Elle répondit qu’elle était païenne, et messire Gauvain devint tout soucieux : dont elle se chagrina, car tant plus elle le regardait, tant plus elle l’admirait ; et elle était très avenante, mais il avait un si vigoureux cœur que cela ne lui était de rien. Quand l’heure du manger fut venue, elle le fit asseoir auprès d’elle et servir de toutes les choses qu’elle pensa qui lui seraient belles et bonnes ; puis, après avoir causé quelque temps, elle le fit conduire à un haut et riche lit.

Or, lorsque tout le monde fut endormi, elle vint s’appuyer à son chevet et, mettant sa joue contre la sienne, elle le pria de se souvenir d’elle. Messire Gauvain la prit dans ses bras et l’attira doucement, et, comme elle pleurait, il la baisa au visage, mais en se gardant de la bouche.
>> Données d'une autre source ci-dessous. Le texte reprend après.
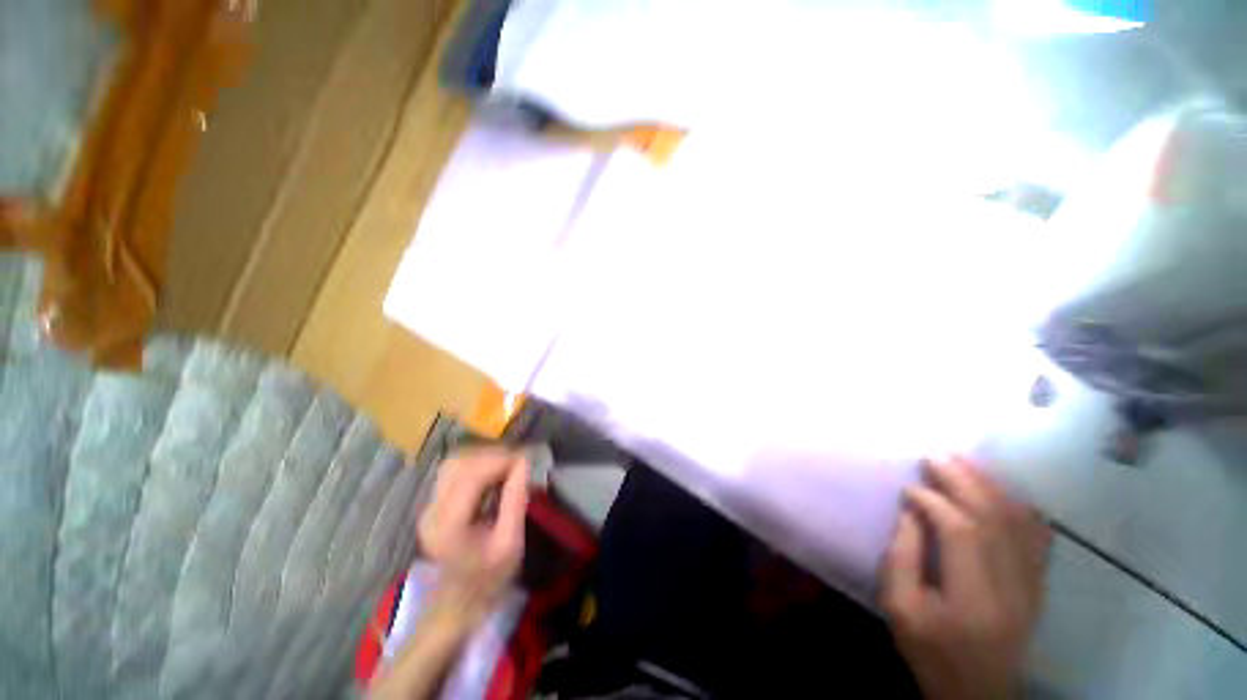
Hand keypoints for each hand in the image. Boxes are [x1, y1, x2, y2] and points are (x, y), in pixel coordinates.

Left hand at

La dame en fut toute courroucée : c’est que le feu d’amour, qui a fait faire maintes folies aux plus prud’hommes, l’avait saisie et l’embrasait si durement que messire Gauvain en sentait la chaleur à travers sa robe. Il s’efforça de la consoler :

— Ma douce dame, lui dit-il, ne vous déconfortez pas : il n’est rien au monde que je ne fisse pour vous.